Work instructions: Print verbatim the lines from the beginning of the entries through the line containing "right elbow: (307, 873)", both ends included. Pictures should be left out.

Records excerpted from a collection
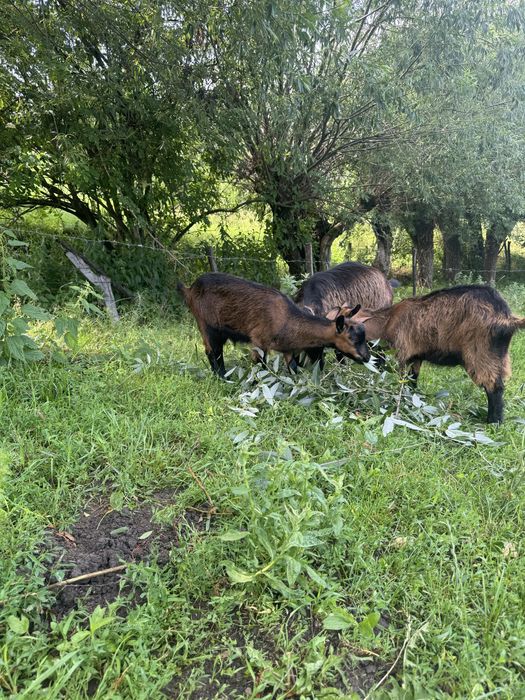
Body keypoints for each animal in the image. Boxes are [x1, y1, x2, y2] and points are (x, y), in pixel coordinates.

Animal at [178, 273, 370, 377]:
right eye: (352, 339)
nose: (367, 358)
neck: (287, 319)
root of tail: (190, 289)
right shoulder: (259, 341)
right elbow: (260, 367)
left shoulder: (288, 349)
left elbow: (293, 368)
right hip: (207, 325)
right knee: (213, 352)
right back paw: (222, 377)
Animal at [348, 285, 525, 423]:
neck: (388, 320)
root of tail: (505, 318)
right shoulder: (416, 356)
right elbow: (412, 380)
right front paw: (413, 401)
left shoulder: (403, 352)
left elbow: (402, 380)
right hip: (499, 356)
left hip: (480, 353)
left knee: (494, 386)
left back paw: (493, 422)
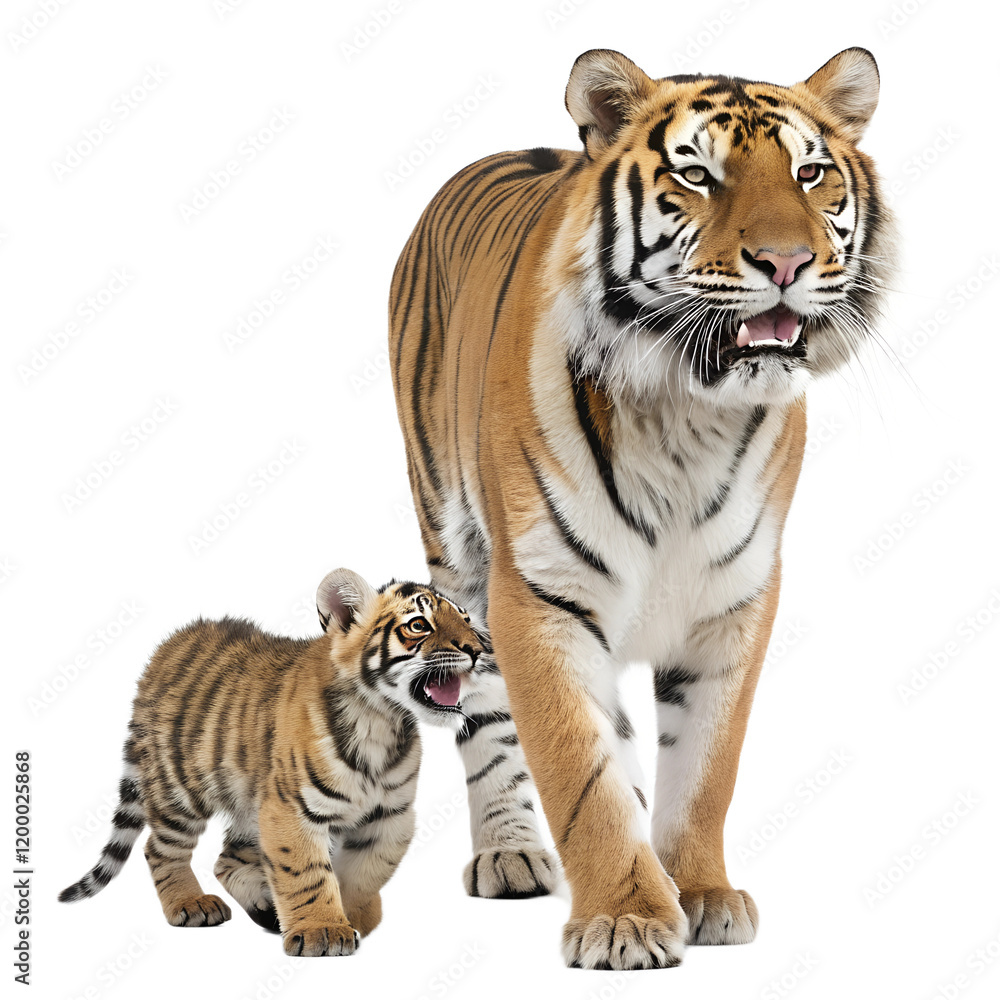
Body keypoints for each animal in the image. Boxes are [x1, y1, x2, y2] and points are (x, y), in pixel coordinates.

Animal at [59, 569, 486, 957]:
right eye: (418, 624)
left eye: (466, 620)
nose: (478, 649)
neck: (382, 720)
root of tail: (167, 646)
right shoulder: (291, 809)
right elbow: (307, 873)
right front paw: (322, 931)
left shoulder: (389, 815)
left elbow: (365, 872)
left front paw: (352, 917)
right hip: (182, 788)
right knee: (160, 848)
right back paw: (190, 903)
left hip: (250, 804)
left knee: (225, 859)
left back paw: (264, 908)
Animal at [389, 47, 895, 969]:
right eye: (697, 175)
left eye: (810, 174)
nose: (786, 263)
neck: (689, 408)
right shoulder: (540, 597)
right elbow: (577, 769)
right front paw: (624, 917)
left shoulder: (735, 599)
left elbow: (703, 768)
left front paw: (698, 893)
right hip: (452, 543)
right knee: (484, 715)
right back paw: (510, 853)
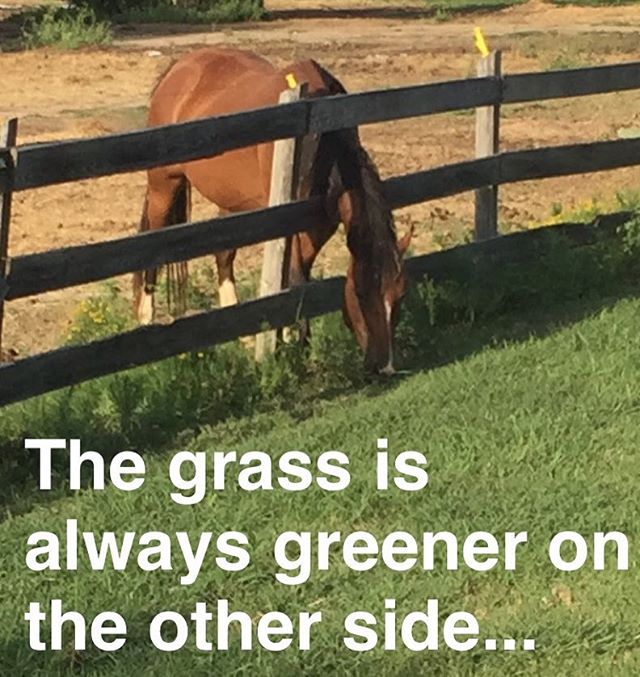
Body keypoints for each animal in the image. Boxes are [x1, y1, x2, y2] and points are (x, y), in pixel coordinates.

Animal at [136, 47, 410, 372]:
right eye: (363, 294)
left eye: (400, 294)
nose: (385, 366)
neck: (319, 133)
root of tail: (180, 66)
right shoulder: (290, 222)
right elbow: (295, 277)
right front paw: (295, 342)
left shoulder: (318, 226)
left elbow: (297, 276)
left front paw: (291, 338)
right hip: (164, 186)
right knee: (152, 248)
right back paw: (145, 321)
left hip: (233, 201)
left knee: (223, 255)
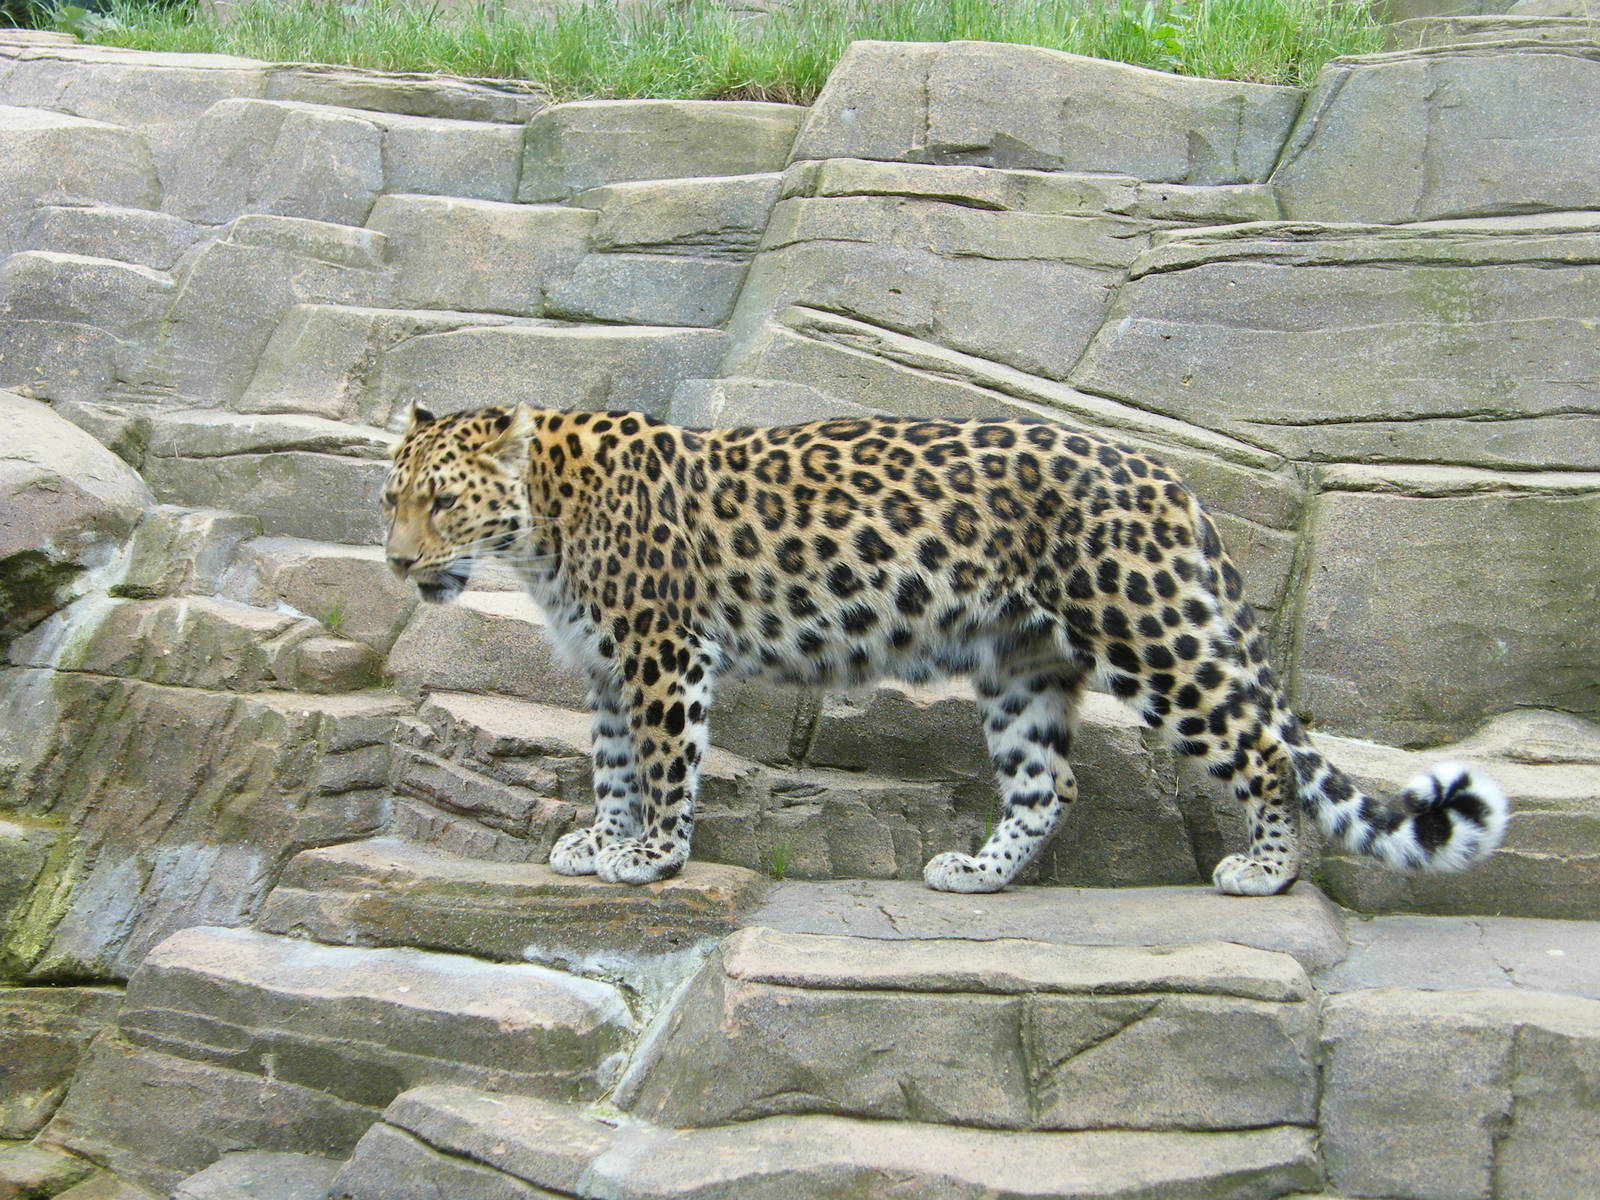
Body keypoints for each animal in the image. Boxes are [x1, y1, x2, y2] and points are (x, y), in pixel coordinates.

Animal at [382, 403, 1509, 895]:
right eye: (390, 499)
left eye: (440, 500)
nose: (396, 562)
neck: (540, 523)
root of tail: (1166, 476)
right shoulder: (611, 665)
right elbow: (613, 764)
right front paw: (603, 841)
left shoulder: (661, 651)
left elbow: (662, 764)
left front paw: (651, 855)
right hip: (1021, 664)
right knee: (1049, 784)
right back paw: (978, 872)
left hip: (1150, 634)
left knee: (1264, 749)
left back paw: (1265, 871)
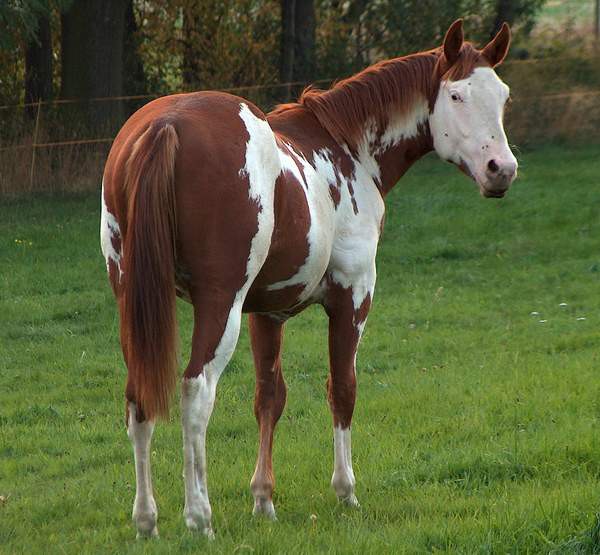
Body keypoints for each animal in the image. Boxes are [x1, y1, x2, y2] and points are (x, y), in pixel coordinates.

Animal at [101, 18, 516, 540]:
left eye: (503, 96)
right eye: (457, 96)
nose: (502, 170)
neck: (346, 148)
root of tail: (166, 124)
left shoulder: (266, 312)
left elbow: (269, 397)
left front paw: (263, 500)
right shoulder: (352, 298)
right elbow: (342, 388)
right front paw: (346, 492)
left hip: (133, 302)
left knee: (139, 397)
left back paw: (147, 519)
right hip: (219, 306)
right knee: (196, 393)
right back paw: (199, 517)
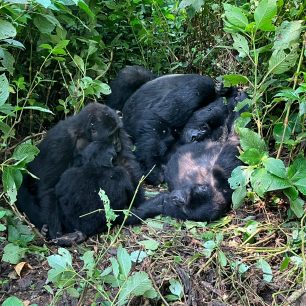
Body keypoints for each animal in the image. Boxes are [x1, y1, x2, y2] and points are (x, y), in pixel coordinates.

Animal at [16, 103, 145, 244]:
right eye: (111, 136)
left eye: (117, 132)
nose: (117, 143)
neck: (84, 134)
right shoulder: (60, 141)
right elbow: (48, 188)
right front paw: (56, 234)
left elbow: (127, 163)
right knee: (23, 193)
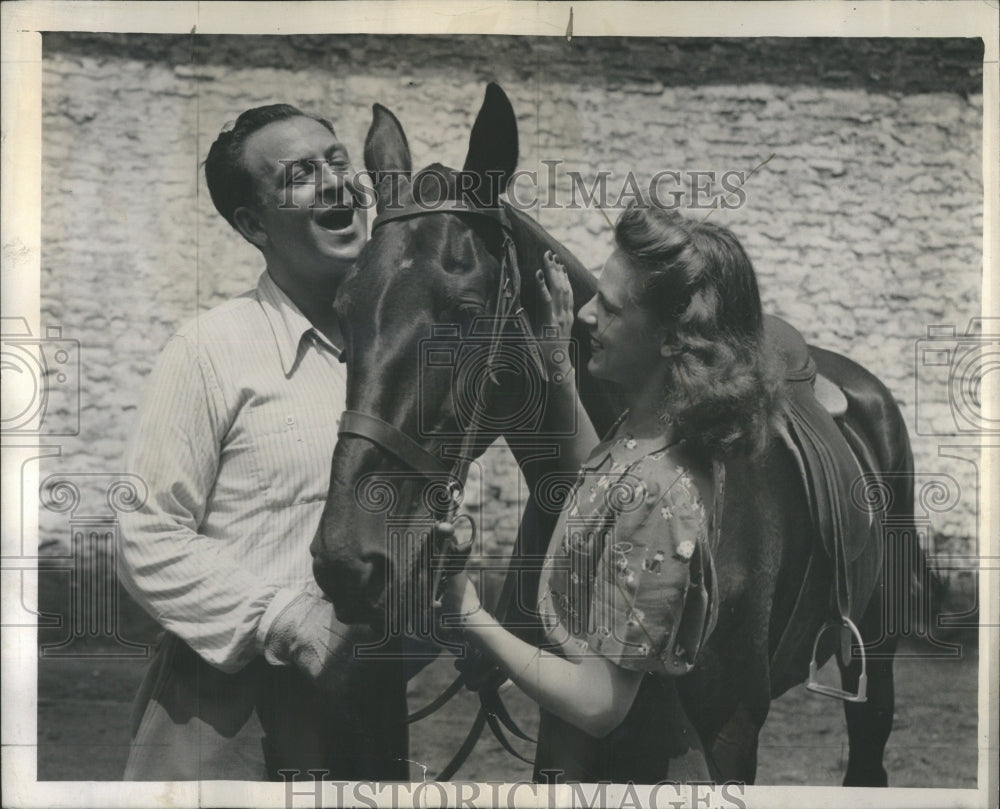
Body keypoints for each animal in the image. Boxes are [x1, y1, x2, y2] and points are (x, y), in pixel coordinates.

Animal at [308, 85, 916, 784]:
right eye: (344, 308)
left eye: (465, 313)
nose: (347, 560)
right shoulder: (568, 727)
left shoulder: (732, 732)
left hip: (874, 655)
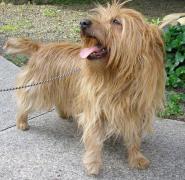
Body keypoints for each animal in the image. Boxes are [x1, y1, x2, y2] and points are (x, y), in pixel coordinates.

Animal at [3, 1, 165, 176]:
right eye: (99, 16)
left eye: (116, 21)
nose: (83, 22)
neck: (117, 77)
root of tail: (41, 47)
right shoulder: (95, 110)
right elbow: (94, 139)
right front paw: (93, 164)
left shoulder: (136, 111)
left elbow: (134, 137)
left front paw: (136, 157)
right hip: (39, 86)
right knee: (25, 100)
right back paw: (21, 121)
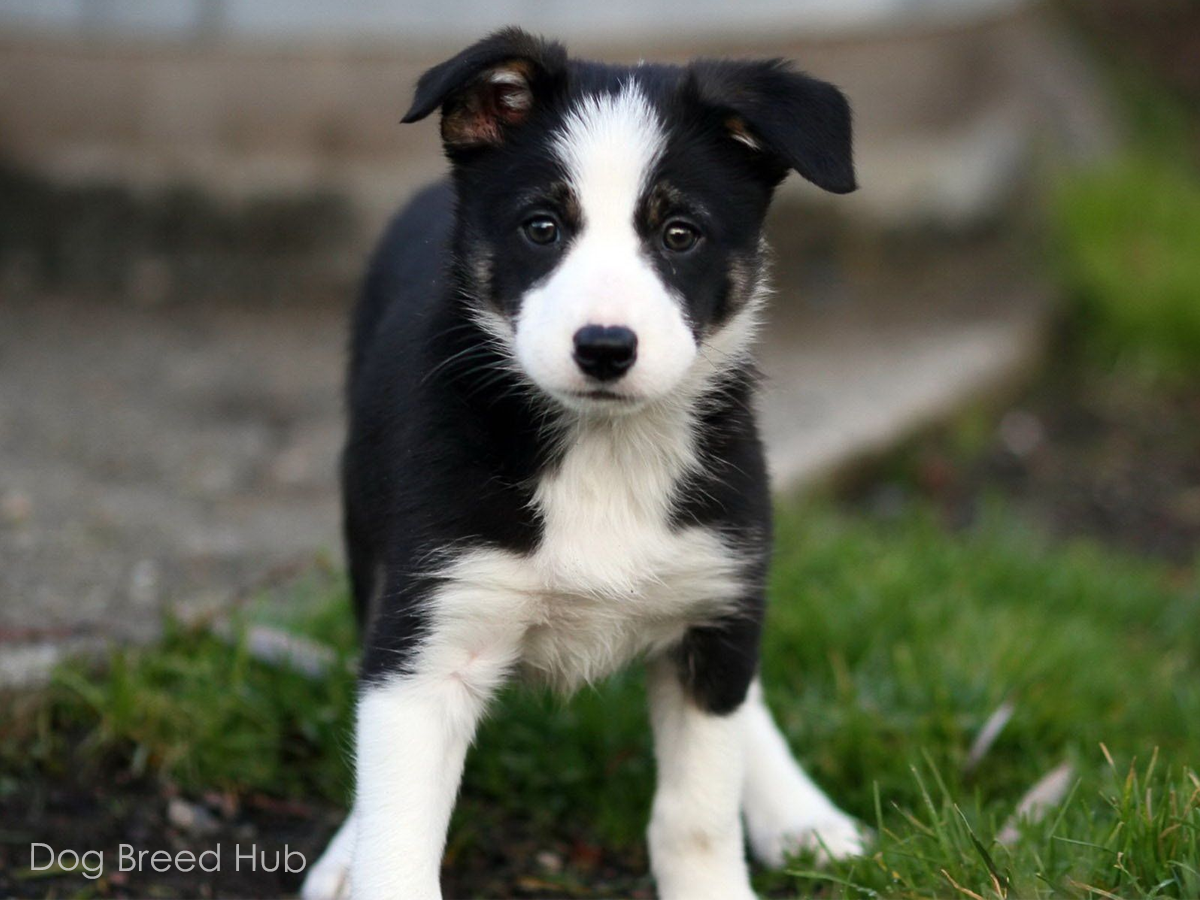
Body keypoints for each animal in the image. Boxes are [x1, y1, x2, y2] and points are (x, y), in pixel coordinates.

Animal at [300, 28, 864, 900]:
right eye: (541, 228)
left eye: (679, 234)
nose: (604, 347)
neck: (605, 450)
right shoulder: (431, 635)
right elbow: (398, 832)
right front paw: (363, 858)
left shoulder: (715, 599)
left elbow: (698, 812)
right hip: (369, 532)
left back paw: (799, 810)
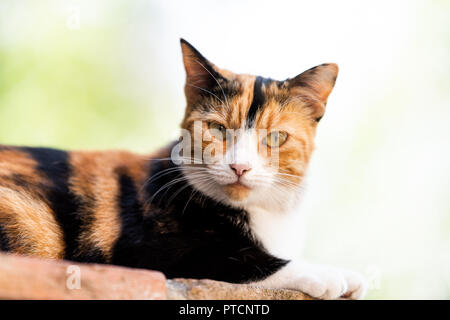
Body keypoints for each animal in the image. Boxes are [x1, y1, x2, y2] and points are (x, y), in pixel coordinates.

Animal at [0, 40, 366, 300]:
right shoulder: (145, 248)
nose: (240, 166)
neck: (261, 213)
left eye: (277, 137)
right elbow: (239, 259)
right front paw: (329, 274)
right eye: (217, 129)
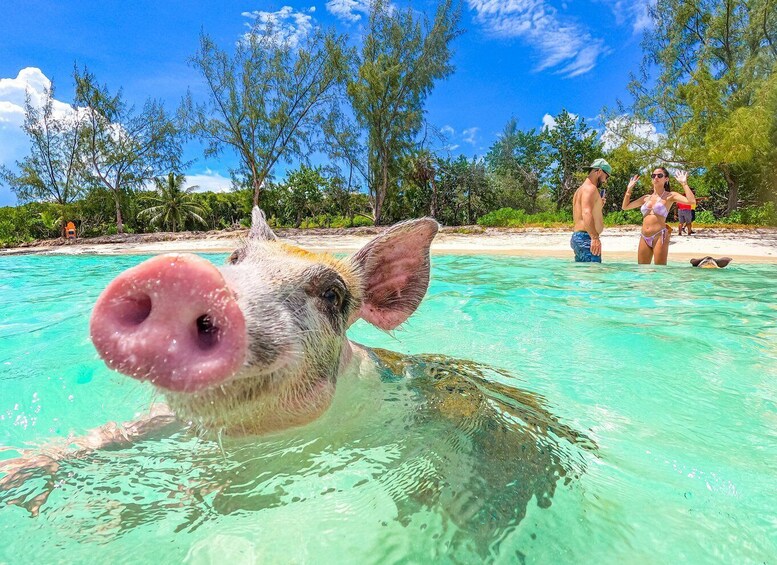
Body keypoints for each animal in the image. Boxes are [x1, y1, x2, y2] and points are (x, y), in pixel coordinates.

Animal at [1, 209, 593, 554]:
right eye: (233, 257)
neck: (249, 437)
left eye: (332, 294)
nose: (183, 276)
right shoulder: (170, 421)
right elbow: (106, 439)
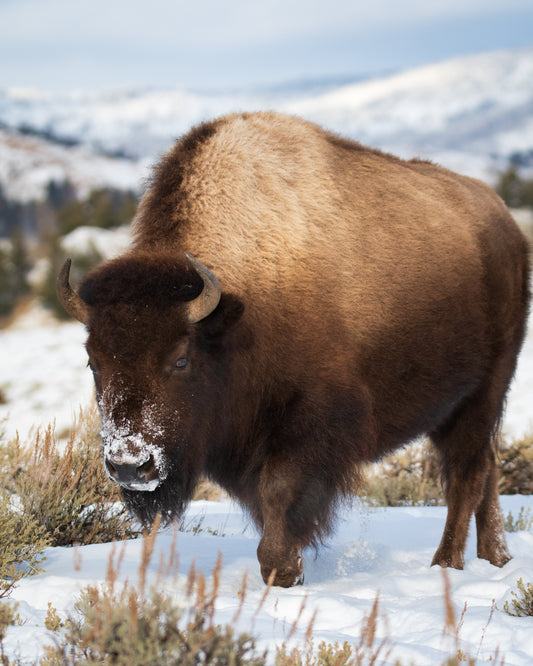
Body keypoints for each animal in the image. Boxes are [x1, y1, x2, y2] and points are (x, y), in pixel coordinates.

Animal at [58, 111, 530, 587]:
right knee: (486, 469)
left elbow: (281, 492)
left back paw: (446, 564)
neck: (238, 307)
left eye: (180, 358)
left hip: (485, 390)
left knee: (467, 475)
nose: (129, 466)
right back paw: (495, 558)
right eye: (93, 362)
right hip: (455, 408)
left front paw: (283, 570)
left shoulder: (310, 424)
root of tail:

Exercise solution:
Body keypoints for each animal in the image. Boxes are [x1, y1, x2, y2] and points are (x, y), in pixel coordinates.

Animal at [178, 273, 370, 377]:
right eye: (352, 339)
nose: (367, 358)
neck: (287, 319)
root of tail: (190, 289)
right shoulder: (259, 341)
right elbow: (260, 367)
left shoulder: (288, 349)
left elbow: (293, 368)
right hip: (207, 325)
right knee: (213, 352)
right back paw: (222, 377)
Animal at [348, 285, 525, 423]:
neck: (388, 320)
root of tail: (505, 318)
right shoulder: (416, 356)
right elbow: (412, 380)
right front paw: (413, 401)
left shoulder: (403, 352)
left elbow: (402, 380)
right hip: (499, 356)
left hip: (480, 353)
left knee: (494, 386)
left back paw: (493, 422)
Body keypoints for each animal in the image. Boxes are [x1, y1, x2, y2] and points are (x, y), in pixel coordinates.

Animal at [59, 569, 486, 957]:
right eye: (418, 624)
left eye: (466, 620)
nose: (478, 649)
neck: (382, 720)
root of tail: (167, 646)
right shoulder: (291, 809)
right elbow: (307, 873)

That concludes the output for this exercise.